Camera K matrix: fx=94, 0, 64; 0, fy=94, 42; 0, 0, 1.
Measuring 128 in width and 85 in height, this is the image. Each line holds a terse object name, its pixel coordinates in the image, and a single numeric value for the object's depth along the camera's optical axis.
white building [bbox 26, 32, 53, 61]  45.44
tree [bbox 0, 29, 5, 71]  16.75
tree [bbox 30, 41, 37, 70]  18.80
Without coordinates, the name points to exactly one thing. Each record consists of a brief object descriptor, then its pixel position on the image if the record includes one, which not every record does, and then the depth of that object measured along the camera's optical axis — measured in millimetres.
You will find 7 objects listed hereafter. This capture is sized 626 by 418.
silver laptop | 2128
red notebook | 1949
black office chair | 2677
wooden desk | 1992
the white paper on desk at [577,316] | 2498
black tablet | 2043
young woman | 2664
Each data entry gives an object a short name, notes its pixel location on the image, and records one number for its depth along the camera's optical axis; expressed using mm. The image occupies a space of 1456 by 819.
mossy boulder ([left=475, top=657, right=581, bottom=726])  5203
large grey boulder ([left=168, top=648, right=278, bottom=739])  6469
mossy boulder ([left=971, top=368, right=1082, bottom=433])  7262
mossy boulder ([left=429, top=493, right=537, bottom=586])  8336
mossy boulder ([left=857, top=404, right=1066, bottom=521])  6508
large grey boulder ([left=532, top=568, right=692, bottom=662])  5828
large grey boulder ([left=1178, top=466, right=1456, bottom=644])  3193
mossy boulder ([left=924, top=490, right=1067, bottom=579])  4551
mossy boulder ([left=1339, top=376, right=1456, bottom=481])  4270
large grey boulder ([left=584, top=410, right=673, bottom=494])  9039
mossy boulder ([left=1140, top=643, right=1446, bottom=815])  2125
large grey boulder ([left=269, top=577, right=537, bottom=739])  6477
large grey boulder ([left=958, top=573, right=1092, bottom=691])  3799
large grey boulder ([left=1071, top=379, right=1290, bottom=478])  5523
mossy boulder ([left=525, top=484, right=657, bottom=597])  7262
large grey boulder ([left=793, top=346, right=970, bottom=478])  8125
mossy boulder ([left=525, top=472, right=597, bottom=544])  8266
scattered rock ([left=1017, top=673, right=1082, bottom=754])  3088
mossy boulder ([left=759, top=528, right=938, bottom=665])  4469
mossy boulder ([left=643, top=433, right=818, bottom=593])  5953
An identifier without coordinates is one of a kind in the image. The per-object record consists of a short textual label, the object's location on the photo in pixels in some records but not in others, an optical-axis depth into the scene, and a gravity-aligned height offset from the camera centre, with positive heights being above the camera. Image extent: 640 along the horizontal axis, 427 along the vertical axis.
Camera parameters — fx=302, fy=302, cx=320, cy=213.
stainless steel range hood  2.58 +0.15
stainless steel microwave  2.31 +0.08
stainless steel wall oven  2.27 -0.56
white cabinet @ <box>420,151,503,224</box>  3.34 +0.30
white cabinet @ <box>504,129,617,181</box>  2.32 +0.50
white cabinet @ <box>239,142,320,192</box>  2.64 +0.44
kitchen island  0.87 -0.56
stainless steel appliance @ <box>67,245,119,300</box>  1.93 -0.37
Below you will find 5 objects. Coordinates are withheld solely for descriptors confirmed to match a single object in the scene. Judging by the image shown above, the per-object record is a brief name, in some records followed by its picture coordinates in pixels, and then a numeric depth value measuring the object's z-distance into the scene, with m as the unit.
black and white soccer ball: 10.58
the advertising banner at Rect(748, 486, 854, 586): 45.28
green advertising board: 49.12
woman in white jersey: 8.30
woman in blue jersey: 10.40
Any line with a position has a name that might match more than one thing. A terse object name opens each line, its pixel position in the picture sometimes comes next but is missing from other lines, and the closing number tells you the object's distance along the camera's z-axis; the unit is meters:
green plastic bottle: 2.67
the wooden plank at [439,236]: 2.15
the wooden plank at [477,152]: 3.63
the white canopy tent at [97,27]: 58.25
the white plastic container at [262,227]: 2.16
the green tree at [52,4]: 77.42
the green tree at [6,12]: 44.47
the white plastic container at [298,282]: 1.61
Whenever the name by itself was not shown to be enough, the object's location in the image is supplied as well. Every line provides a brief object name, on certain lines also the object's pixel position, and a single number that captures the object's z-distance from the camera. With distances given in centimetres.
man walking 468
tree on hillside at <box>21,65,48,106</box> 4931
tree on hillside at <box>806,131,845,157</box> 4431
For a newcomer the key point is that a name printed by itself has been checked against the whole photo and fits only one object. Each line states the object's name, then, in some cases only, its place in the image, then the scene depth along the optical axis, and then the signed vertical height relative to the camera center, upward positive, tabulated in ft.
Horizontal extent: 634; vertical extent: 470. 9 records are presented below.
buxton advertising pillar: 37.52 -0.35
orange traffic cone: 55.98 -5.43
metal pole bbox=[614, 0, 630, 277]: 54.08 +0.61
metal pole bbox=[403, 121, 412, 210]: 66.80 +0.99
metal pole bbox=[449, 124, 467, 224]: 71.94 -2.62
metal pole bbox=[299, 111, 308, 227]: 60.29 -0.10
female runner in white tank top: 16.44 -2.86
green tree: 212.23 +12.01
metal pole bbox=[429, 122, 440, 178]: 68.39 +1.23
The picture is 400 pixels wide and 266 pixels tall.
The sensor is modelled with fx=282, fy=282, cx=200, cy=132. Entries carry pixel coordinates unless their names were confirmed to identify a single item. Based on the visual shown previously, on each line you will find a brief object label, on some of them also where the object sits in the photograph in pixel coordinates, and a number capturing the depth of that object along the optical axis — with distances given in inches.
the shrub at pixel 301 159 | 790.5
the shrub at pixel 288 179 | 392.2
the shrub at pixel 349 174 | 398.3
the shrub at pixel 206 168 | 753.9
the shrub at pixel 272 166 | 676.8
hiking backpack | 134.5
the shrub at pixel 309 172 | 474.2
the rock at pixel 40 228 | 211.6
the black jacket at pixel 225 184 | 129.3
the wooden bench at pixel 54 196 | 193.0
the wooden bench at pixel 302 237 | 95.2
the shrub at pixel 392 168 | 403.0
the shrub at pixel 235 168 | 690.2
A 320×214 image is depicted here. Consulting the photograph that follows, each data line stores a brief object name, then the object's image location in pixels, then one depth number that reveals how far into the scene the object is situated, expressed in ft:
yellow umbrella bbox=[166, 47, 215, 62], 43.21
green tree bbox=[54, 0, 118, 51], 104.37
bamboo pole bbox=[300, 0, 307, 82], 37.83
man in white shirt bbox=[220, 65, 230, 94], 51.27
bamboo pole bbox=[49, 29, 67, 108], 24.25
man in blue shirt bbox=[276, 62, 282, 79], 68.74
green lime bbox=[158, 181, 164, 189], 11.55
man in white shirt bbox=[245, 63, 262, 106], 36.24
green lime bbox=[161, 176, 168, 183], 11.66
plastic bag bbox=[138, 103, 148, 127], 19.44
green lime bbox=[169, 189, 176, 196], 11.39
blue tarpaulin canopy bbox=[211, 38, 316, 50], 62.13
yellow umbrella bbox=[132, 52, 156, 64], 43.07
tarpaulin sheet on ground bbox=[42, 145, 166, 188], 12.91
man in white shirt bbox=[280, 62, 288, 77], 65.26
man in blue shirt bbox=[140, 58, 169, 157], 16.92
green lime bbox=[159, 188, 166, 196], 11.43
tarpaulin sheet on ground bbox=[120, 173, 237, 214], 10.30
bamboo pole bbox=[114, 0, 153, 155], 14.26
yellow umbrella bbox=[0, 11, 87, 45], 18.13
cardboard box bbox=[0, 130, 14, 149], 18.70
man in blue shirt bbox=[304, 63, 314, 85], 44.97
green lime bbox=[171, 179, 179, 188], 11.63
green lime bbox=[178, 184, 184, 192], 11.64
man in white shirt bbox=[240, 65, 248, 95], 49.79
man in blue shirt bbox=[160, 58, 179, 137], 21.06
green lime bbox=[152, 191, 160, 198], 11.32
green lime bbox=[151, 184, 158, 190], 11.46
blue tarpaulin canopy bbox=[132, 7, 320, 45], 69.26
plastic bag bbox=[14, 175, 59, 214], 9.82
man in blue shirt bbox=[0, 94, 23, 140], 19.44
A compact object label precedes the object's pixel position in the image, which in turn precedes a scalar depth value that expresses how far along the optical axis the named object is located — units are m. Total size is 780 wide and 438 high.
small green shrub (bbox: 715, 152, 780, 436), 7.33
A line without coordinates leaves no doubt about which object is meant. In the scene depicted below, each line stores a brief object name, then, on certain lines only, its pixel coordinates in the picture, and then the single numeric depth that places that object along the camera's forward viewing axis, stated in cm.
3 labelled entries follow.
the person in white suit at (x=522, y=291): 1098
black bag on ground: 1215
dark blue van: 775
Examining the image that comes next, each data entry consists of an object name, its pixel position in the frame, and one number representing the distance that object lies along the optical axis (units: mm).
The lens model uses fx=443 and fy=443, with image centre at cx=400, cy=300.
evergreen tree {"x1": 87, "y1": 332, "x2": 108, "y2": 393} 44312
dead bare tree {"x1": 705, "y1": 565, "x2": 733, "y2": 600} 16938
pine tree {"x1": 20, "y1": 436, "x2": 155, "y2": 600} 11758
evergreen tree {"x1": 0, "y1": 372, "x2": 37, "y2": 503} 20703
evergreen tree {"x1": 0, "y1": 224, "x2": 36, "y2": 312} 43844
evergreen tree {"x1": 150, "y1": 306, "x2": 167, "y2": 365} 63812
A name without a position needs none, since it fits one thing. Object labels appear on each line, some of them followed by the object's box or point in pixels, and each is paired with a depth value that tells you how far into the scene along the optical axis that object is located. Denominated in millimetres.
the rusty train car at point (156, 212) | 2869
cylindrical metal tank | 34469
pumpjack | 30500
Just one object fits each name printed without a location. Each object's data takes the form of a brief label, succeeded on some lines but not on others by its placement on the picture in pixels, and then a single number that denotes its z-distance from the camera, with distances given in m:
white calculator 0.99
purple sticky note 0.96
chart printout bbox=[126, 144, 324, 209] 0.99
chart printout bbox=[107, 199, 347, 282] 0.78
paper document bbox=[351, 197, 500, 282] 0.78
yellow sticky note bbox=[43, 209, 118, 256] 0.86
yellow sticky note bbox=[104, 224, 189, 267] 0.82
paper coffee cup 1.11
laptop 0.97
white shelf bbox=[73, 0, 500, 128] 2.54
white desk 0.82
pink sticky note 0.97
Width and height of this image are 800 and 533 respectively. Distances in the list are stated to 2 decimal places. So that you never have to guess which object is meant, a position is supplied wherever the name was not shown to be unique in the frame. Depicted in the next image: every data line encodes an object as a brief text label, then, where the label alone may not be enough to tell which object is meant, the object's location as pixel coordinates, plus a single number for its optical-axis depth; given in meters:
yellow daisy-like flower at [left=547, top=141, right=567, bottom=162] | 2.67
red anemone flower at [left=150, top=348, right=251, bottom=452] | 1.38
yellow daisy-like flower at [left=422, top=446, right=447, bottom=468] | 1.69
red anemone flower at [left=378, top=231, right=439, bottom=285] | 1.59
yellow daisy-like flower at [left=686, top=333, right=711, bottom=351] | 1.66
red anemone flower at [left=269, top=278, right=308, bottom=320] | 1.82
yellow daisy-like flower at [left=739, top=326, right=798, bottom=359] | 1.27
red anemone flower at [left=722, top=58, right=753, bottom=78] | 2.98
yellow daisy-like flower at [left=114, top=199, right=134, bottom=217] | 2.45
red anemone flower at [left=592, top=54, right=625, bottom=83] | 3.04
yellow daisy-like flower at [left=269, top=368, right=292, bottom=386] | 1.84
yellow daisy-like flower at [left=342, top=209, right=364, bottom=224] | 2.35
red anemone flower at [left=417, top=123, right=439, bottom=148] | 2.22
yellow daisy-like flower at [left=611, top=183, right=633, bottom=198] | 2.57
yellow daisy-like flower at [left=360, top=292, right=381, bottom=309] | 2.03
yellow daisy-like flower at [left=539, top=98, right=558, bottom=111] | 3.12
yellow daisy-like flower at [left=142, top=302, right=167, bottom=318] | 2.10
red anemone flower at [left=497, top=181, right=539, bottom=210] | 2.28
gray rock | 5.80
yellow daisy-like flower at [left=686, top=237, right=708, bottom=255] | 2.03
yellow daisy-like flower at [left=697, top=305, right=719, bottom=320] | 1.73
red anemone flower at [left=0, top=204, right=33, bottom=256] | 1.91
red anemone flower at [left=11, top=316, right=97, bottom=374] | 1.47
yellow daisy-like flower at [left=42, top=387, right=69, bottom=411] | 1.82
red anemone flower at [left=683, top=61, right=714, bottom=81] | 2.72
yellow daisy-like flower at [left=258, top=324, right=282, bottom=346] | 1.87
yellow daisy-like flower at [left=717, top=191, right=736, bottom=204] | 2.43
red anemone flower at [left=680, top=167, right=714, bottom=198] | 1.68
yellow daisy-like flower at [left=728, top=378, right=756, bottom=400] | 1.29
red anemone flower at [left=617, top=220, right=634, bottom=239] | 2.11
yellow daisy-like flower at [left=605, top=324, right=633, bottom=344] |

| EXERCISE GOAL |
Copy the entries above exactly, but only from the line holding "bamboo pole bbox=[49, 29, 67, 108], 24.25" through the line holding "man in blue shirt bbox=[0, 94, 23, 140], 19.44", both included.

| EXPECTED ANSWER |
bamboo pole bbox=[49, 29, 67, 108], 24.25
man in blue shirt bbox=[276, 62, 282, 79], 68.74
green lime bbox=[158, 181, 164, 189], 11.55
man in white shirt bbox=[245, 63, 262, 106], 36.24
green lime bbox=[161, 176, 168, 183], 11.66
plastic bag bbox=[138, 103, 148, 127], 19.44
green lime bbox=[169, 189, 176, 196], 11.39
blue tarpaulin canopy bbox=[211, 38, 316, 50], 62.13
yellow umbrella bbox=[132, 52, 156, 64], 43.07
tarpaulin sheet on ground bbox=[42, 145, 166, 188], 12.91
man in white shirt bbox=[280, 62, 288, 77], 65.26
man in blue shirt bbox=[140, 58, 169, 157], 16.92
green lime bbox=[159, 188, 166, 196], 11.43
tarpaulin sheet on ground bbox=[120, 173, 237, 214], 10.30
bamboo pole bbox=[114, 0, 153, 155], 14.26
yellow umbrella bbox=[0, 11, 87, 45], 18.13
cardboard box bbox=[0, 130, 14, 149], 18.70
man in blue shirt bbox=[304, 63, 314, 85], 44.97
green lime bbox=[171, 179, 179, 188], 11.63
green lime bbox=[178, 184, 184, 192], 11.64
man in white shirt bbox=[240, 65, 248, 95], 49.79
man in blue shirt bbox=[160, 58, 179, 137], 21.06
green lime bbox=[152, 191, 160, 198], 11.32
green lime bbox=[151, 184, 158, 190], 11.46
blue tarpaulin canopy bbox=[132, 7, 320, 45], 69.26
plastic bag bbox=[14, 175, 59, 214], 9.82
man in blue shirt bbox=[0, 94, 23, 140], 19.44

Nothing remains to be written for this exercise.